課題の条件 -
**1)** 本文によると、ふだんインターネットを利用している人口は約何人と推定されていますか。
**2)** 本文の「(私見)同調査では、セキュリ」という語句を含むところから書き始め、「マークすることが望まれます。」で終わるまでを、「セキュリティポリシー」を「情報セキュリティ方針」に改めて書き直しなさい。

掲載本文 -
2001/11/8 『行政情報化の推進状況』
 総務省は2001年4月に実施した、「地方公共団体における行政情報化の推進状況調査」の結果について「地方自治情報管理概要」としてとりまとめ、公表しました。同調査では、地方公共団体が電子自治体に向けた専門の体制を整備しているか、ワンストップサービスやアウトソーシングを実施しているか、セキュリティ対策を実施しているかと質問しています。電子自治体に関して新たに専門の酢信体制を整備したのは、都道府県で22団体(46.8%)、市町村で301団体(9.3%)となっています。また、ワンストップサービス、アウトソーシングに関しては、それぞれ、都道府県で2団体(4.2%)、34団体(72.3%)、市町村で143団体(4.4%)、2,124団体(65.4%)になっています。
(私見)同調査では、セキュリティポリシーを策定している団体が、都道府県で6団体(12.8%)、市町村で264団体(8.1%)となっていますが、私の個人的な感触としてはこの割合はもっと低く、従来のセキュリティ関連の規定等もセキュリティポリシーに含まれているのではないかと予想しております。また、ウィルスチェックを行っている地方公共団体もかなりの割合で報告されていますが、全庁に定期的に実施しているかどうかとなるとかなり疑問であり、セキュリティ確保のために十分な効果を上げているかどうか詳細の調査も必要なのではないかと考えます。また、電算関係経費に関しても真の意味での情報化投資全般が把握されているのかどうか疑問であり、今後、各地方公共団体において正確な情報化投資学を把握するとともに、それらを類似団体間でベンチマークすることが望まれます。
http://www.soumu.go.jp/kokusai/2001/011023.html

2001/11/5 『インターネットの普及状況』
 毎度情報が遅くなって申し訳ありませんが、10月に株式会社ビデオリサーチネットコムからインターネットの普及状況に関する調査結果が発表されました。同調査によると、ふだんインターネットを利用している人口は約4,787万人と推定され、職場・学校といった自宅外でのみ使用するという人の割合が減少し、自宅での利用割合が拡大しているそうです。同調査では合わせて、都道府県別の世帯利用率も発表しており、世帯利用率上位は神奈川県(53.7%)、埼玉県(53.5%)、京都府(53.1%)で、下位は秋田県(23.2%)、青森県(28.7%)、鹿児島県(29.4%)となっています。

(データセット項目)
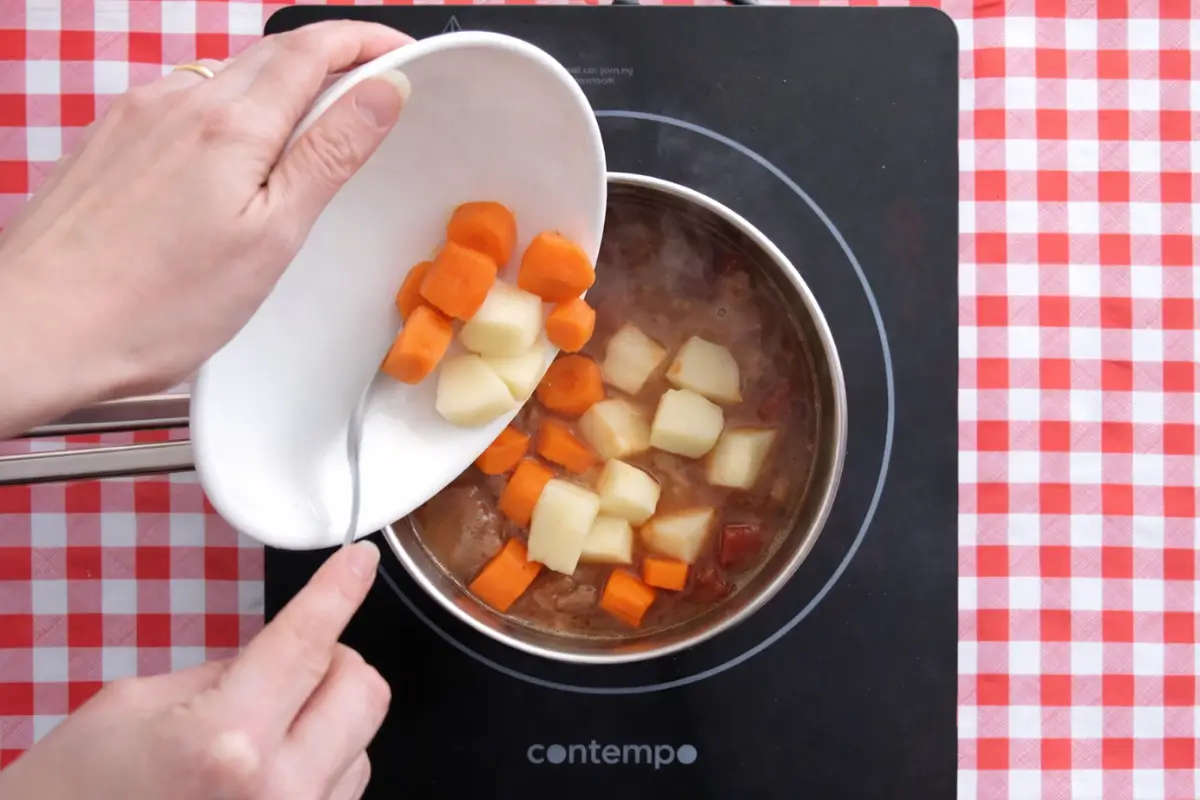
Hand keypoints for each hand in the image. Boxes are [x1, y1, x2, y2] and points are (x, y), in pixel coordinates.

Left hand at [0, 21, 412, 437]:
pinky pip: (185, 100)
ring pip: (227, 75)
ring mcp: (137, 115)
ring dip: (279, 85)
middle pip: (271, 53)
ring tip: (308, 129)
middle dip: (330, 58)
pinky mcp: (111, 139)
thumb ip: (329, 154)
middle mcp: (179, 100)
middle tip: (370, 91)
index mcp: (231, 124)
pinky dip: (229, 108)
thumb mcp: (271, 235)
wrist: (36, 327)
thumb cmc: (155, 303)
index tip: (401, 53)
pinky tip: (233, 156)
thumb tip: (382, 89)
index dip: (366, 40)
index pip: (314, 48)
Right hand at [0, 541, 388, 799]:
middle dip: (332, 661)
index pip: (307, 641)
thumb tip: (280, 652)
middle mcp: (277, 792)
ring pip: (362, 740)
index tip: (358, 561)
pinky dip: (320, 764)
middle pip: (362, 689)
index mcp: (225, 741)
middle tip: (289, 664)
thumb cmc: (73, 795)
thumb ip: (222, 672)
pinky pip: (343, 787)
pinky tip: (269, 771)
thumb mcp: (133, 706)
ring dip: (326, 719)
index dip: (338, 590)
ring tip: (260, 735)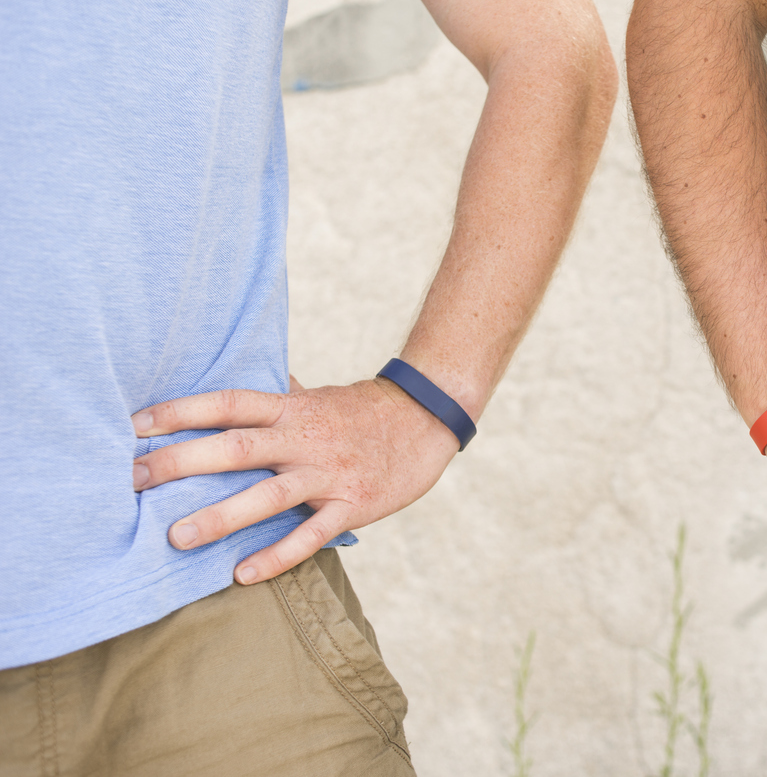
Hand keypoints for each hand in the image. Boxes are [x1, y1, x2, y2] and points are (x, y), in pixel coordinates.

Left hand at [132, 375, 459, 583]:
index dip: (182, 411)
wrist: (429, 420)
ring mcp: (329, 473)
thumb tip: (229, 395)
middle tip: (134, 479)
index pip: (228, 404)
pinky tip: (242, 573)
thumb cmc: (363, 412)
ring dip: (221, 516)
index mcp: (292, 408)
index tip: (135, 424)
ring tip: (176, 536)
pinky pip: (312, 534)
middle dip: (182, 462)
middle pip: (237, 447)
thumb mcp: (316, 398)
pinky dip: (278, 555)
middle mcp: (305, 438)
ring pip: (269, 495)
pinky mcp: (353, 505)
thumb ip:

課題別の解答 -
**1)** 約4,787万人と推定されています。

**2)**
(私見)同調査では、情報セキュリティ方針を策定している団体が、都道府県で6団体(12.8%)、市町村で264団体(8.1%)となっていますが、私の個人的な感触としてはこの割合はもっと低く、従来のセキュリティ関連の規定等も情報セキュリティ方針に含まれているのではないかと予想しております。また、ウィルスチェックを行っている地方公共団体もかなりの割合で報告されていますが、全庁に定期的に実施しているかどうかとなるとかなり疑問であり、セキュリティ確保のために十分な効果を上げているかどうか詳細の調査も必要なのではないかと考えます。また、電算関係経費に関しても真の意味での情報化投資全般が把握されているのかどうか疑問であり、今後、各地方公共団体において正確な情報化投資学を把握するとともに、それらを類似団体間でベンチマークすることが望まれます。